Microservices are a core component of cloud-native computing.
Breaking applications into small, loosely coupled parts makes it easier for developers to build agile and resilient software. In addition, microservices shorten development cycles, which leads to faster innovation and a better user experience.
Experienced developers likely already know why microservices are central to cloud-native apps, and why they are beneficial. To actually build cloud-native applications based on a microservices architecture, however, developers must be well-versed in certain tools, programming languages and development techniques.
Defining cloud-native microservices
Cloud-native microservices refer to an application design strategy in which developers divide applications into a series of discrete units, called microservices. Each microservice can typically operate independently of the others, but the microservices share data and interact over a network to enable application functionality.
Microservices are inherently cloud-native, because cloud-native apps are based on microservices architectures -- that is, according to most definitions of cloud-native.
Microservices architectures have been around longer than cloud-native computing. Microservices started to become popular about a decade ago, whereas the term cloud-native emerged around 2015. Part of the reason developers conceptualized cloud-native as a distinct approach to application design and delivery was because so many applications were migrating to a microservices architecture.
Cloud-native is about more than just microservice -- distributed infrastructure and consumable services are also important parts of the equation. However, microservices are arguably the most important element of a cloud-native strategy.
That said, cloud-native microservices don't have to run in the cloud. Developers can use platforms such as Kubernetes to deploy them on premises.
Microservices pros and cons
Cloud-native microservices offer several benefits, including:
- Agility. Applications that run as a set of distributed microservices are more flexible because developers can update and scale each microservice independently.

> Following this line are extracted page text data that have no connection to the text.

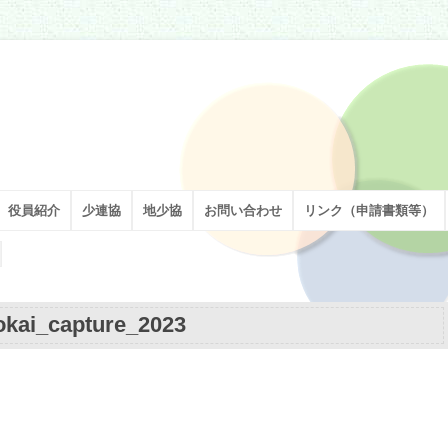
割を担い、足立区の子どもたちの健やかな成長を願い、活動しています。
役員紹介
少連協
地少協
お問い合わせ
リンク（申請書類等）
kai_capture_2023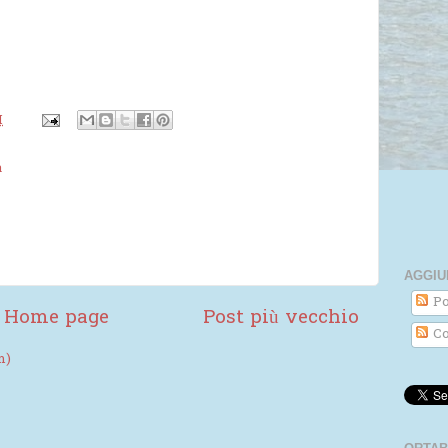
M
a
AGGIU
Po
Home page
Post più vecchio
Co
m)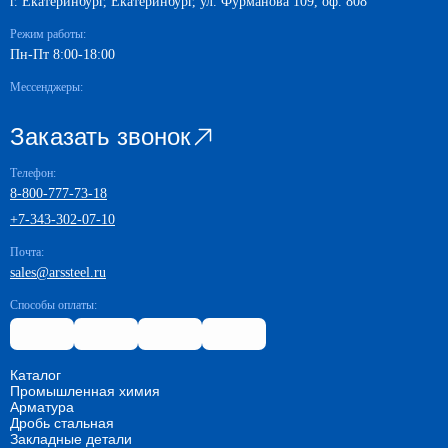
г. Екатеринбург, Екатеринбург, ул. Фурманова 109, оф. 808
Режим работы:
Пн-Пт 8:00-18:00
Мессенджеры:
Заказать звонок
Телефон:
8-800-777-73-18
+7-343-302-07-10
Почта:
sales@arssteel.ru
Способы оплаты:
Каталог
Промышленная химия
Арматура
Дробь стальная
Закладные детали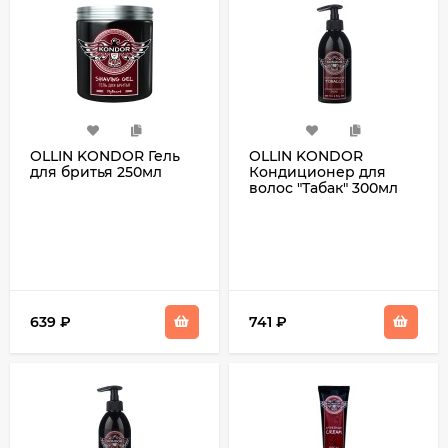
OLLIN KONDOR Гель
OLLIN KONDOR
для бритья 250мл
Кондиционер для
волос "Табак" 300мл
639
₽
741
₽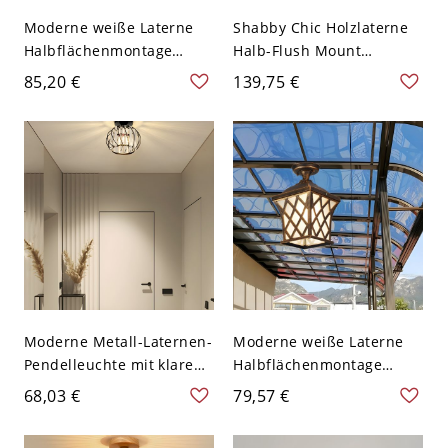
Moderne weiße Laterne
Shabby Chic Holzlaterne
Halbflächenmontage
Halb-Flush Mount
Deckenleuchte für den
Deckenleuchte mit
85,20 €
139,75 €
Wohnbereich - 110V-120V
weißem Glasschirm -
16,51 cm
110V-120V 3
Moderne Metall-Laternen-
Moderne weiße Laterne
Pendelleuchte mit klarem
Halbflächenmontage
Glasschirm - 110V-120V
Deckenleuchte mit
68,03 €
79,57 €
Schwarz
mattiertem Glasschirm -
110V-120V Bronze 17,78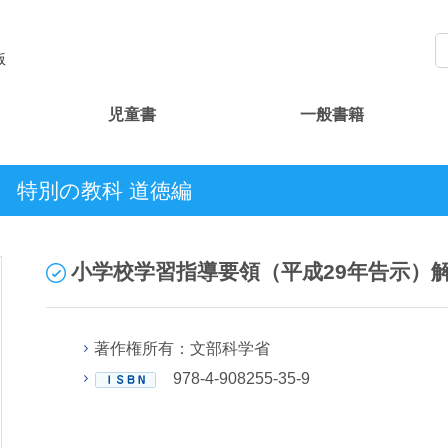
版
児童書
一般書籍
 特別の教科 道徳編
小学校学習指導要領（平成29年告示）
著作権所有：文部科学省
978-4-908255-35-9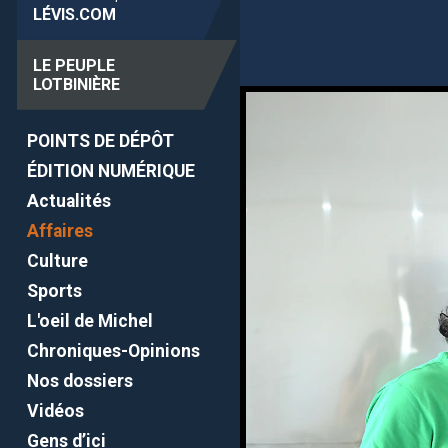
LÉVIS
.COM
LE PEUPLE
LOTBINIÈRE
POINTS DE DÉPÔT
ÉDITION NUMÉRIQUE
Actualités
Affaires
Culture
Sports
L'oeil de Michel
Chroniques-Opinions
Nos dossiers
Vidéos
Gens d’ici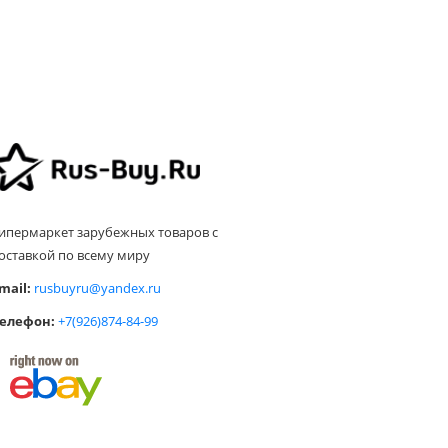
ипермаркет зарубежных товаров с
оставкой по всему миру
mail:
rusbuyru@yandex.ru
елефон:
+7(926)874-84-99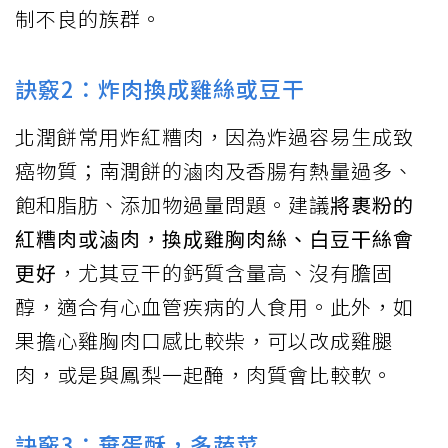
制不良的族群。
訣竅2：炸肉換成雞絲或豆干
北潤餅常用炸紅糟肉，因為炸過容易生成致
癌物質；南潤餅的滷肉及香腸有熱量過多、
飽和脂肪、添加物過量問題。建議
將裹粉的
紅糟肉或滷肉，換成雞胸肉絲、白豆干絲會
更好
，尤其豆干的鈣質含量高、沒有膽固
醇，適合有心血管疾病的人食用。此外，如
果擔心雞胸肉口感比較柴，可以改成雞腿
肉，或是與鳳梨一起醃，肉質會比較軟。
訣竅3：棄蛋酥，多蔬菜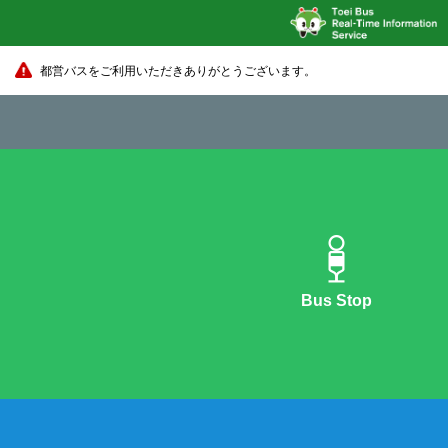
都営バスをご利用いただきありがとうございます。
Bus Stop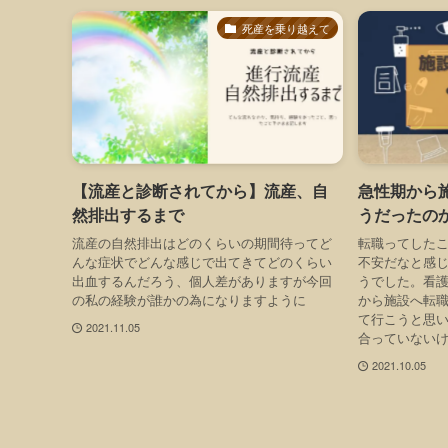
死産を乗り越えて
【流産と診断されてから】流産、自
急性期から
然排出するまで
うだったの
流産の自然排出はどのくらいの期間待ってど
転職ってした
んな症状でどんな感じで出てきてどのくらい
不安だなと感
出血するんだろう、個人差がありますが今回
うでした。看護
の私の経験が誰かの為になりますように
から施設へ転
て行こうと思
2021.11.05
合っていないけ
2021.10.05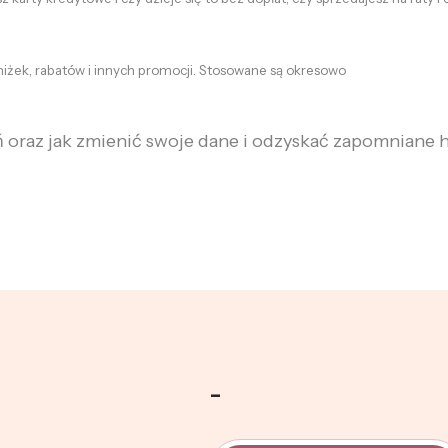
żek, rabatów i innych promocji. Stosowane są okresowo
oraz jak zmienić swoje dane i odzyskać zapomniane h
-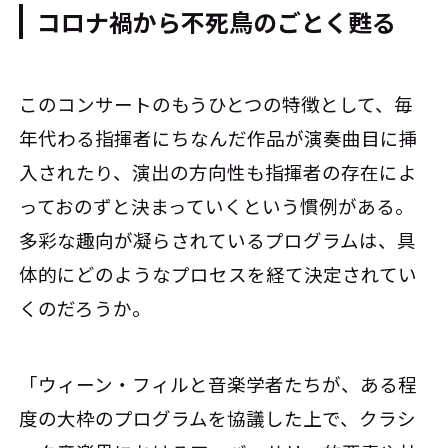
コロナ禍から不死鳥のごとく甦る
このコンサートのもうひとつの特徴として、毎
年代わる指揮者にちなんだ作品が演奏曲目に挿
入されたり、演出の方向性も指揮者の存在によ
っておのずと決まっていくという慣例がある。
多彩な趣向が凝らされているプログラムは、具
体的にどのようなプロセスを経て決定されてい
くのだろうか。
「ウィーン・フィルと音楽学者たちが、ある程
度の大枠のプログラムを協議した上で、クラシ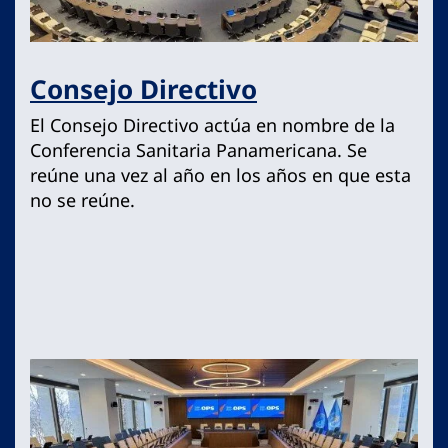
Consejo Directivo
El Consejo Directivo actúa en nombre de la
Conferencia Sanitaria Panamericana. Se
reúne una vez al año en los años en que esta
no se reúne.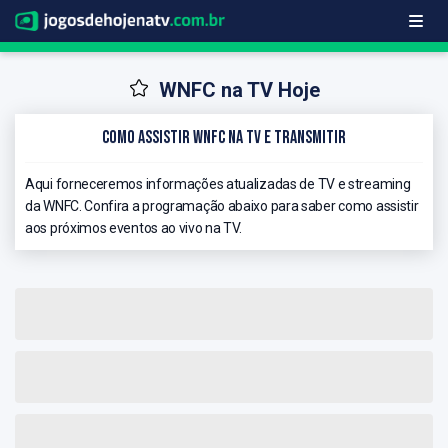
WNFC na TV Hoje
Como Assistir WNFC na TV e Transmitir
Aqui forneceremos informações atualizadas de TV e streaming
da WNFC. Confira a programação abaixo para saber como assistir
aos próximos eventos ao vivo na TV.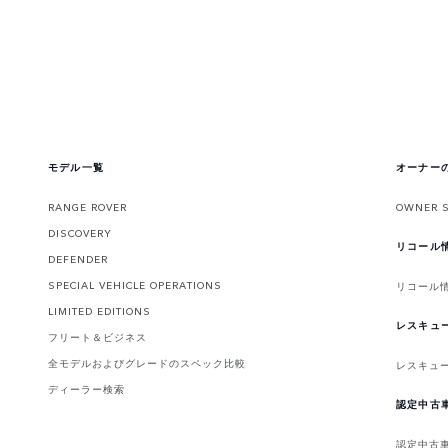
モデル一覧
オーナー
RANGE ROVER
OWNER 
DISCOVERY
リコール
DEFENDER
SPECIAL VEHICLE OPERATIONS
リコール
LIMITED EDITIONS
レスキュ
フリート＆ビジネス
全モデルおよびグレードのスペック比較
レスキュ
ディーラー検索
認定中古
認定中古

- Resilience. Microservices applications tend to be more resilient because the failure of a single microservice won't usually cause the entire application to fail.
- Development simplicity. Microservices usually break codebases into smaller parts that are easier for developers to work with.
On the other hand, microservices pose some challenges. The biggest is that they increase application complexity. An application with more moving parts is more difficult to orchestrate.
For this reason, it's often not worth implementing microservices for relatively simple applications. These include applications with small codebases, and those with minor scalability or resiliency demands.
Build cloud-native microservices
Developers can implement microservices, as an architectural style, in a variety of ways. There is no one specific tool or methodology to create a microservices application.
There are, however, some general guidelines that are helpful to design and build cloud-native microservices.
Separate microservice codebases
While it's possible to manage code for all of microservices within a single repository, it's not a best practice. Manage the code for each microservice separately to simplify development as much as possible.
Deploy microservices independently
For similar reasons, deploy each microservice into production as a separate unit, rather than all at once. Otherwise, developers can't update one microservice without affecting the rest of the application.
Segment storage between microservices
Give each microservice its own storage resources, rather than have all microservices share a database or other persistent data store. While this model requires additional effort, it enables developers to tailor storage resources to the needs of each individual microservice. It also reduces the risk that one microservice will overwrite or corrupt data associated with another microservice.
Use an API gateway
Developers can design microservices to communicate directly with external endpoints. A better approach, however, is to use an API gateway as an intermediary.
There are two main advantages to using an API gateway with microservices. First, it simplifies microservices deployment, because microservices don't need to recognize the exact location of external resources; they just recognize where the API gateway is. Second, the API gateway can validate and manage requests, which mitigates performance and security issues.
Implement a service mesh
Microservices can share data directly with each other over an internal network. A better approach, however, is to use an intermediary infrastructure layer -- specifically, a service mesh -- to manage communications.
Service meshes manage requests between microservices. They're similar to API gateways, and they offer similar performance and security benefits. The main difference is that a service mesh handles internal communications, while an API gateway serves as an interface between microservices and external resources.
Use a microservices-friendly programming framework
While it's possible to write microservices in any language, certain languages or frameworks are particularly well-suited to cloud-native microservices architectures.
For example, if you prefer Java, consider a Java framework such as Spring Boot, which caters to this use case. Go's concurrency features and modular design model make it a good choice for microservices programming. C++ also works well for microservices development, given its concurrency support and fast execution. Fast execution reduces the risk of application delays caused by microservices that are slow to handle requests.